By John Thaxton
When I think of unsung beauty I think of mourning doves, with their gorgeous, smooth pale brown plumage flecked with black and their pretty, pale blue eyelids. I also think of their squeaky wingbeats as they take to the air from a branch overhead or from the ground. Who could help but contemplate their profoundly sad and mournful calls?
I remember a camping trip when a woman at an adjacent site asked if she could accompany me down the river to get some water. When we got to the river she exclaimed, “Oh my God, someone’s hurt!”
I explained the sorrowful sounds she heard came from a bird.
Suddenly, two mourning doves blew off a branch right over our heads and the woman asked if their wings always squeaked like that. Their wings always squeak when they fly, and they can move through the air at an astonishing 55 miles per hour, approximately the same speed as a peregrine falcon.
Mourning doves store seeds in their crop. One researcher set a record by counting 17,200 bluegrass seeds in that pouch of a mourning dove’s neck. They consume 12-20% of their body weight every day, and in warmer parts of the country can have six broods of two young each. In the Adirondacks they probably have up to three broods a year, compared to most birds that have just one.
The cooing birds partner in pairs and may migrate if food is scarce.
People mourning a loved one have frequently thought of “MoDos” as a visitation of the deceased, and others believe the birds and their calls are a message sent by God. Their dreamy, haunting laments certainly do sound like something supernatural.
A Huron legend describes a maiden, Iohara, who took care of the mourning doves, and when she suddenly died they followed her hoping to join her in the Underworld, but Sky Woman, the goddess who guards the entrance, blocked the birds with blinding smoke. Their feathers turned gray from the smoke, and they have mourned the loss of Iohara ever since.

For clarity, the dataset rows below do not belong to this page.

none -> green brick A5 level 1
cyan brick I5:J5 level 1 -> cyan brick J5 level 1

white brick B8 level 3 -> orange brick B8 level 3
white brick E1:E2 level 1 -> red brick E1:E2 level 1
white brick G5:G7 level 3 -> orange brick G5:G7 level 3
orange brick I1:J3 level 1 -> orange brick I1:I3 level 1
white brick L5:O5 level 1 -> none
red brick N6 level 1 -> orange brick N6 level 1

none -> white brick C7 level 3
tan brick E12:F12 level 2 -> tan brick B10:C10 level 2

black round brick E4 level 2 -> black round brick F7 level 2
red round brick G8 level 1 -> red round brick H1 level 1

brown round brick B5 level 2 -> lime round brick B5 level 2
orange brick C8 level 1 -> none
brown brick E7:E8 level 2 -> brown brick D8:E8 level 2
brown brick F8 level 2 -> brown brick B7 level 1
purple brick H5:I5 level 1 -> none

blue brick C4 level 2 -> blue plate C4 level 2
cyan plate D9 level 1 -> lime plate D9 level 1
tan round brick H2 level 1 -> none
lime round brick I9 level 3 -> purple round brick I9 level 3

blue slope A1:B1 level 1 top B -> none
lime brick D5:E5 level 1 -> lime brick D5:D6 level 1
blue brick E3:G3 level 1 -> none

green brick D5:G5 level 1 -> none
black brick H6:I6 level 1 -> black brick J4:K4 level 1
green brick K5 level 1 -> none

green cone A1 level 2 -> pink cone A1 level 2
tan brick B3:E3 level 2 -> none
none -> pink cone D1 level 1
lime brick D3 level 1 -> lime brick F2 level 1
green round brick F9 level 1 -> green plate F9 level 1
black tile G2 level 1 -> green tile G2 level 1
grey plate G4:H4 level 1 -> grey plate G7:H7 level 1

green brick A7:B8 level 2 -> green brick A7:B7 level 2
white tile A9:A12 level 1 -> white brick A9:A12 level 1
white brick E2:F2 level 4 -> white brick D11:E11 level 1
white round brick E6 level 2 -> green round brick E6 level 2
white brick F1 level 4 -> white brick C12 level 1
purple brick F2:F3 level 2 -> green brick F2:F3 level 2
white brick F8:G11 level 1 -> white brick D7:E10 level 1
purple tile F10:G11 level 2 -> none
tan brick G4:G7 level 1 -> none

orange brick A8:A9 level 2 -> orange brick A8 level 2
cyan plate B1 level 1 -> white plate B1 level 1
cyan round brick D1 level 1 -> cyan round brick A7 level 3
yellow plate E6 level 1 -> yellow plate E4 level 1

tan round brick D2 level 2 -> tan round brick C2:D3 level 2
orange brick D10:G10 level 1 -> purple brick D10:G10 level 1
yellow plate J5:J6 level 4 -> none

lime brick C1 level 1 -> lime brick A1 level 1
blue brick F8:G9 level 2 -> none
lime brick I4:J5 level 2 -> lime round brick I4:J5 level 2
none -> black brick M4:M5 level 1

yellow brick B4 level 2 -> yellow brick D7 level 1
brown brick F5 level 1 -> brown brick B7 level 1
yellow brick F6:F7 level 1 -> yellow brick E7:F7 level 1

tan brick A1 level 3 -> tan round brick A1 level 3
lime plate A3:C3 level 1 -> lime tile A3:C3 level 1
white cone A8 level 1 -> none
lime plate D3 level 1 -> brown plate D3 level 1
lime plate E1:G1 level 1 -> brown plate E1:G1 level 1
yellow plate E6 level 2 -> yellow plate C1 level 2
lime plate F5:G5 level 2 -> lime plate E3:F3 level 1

You can see mourning doves everywhere in the Adirondacks, and I think listening for their comically squeaky wingbeats remains the surest way to detect them. I had a pair that started building a nest 20 feet from my front door, but I never noticed them until I came home one afternoon and they blew out of the tree with a rataplan of noisy wingbeat squeaks.
They never came back.
You can see mourning doves just about any place in the Adirondacks, including in the winter, but you will probably hear them first, either squeaking by on rapid wingbeats or holding forth with their mournful coos.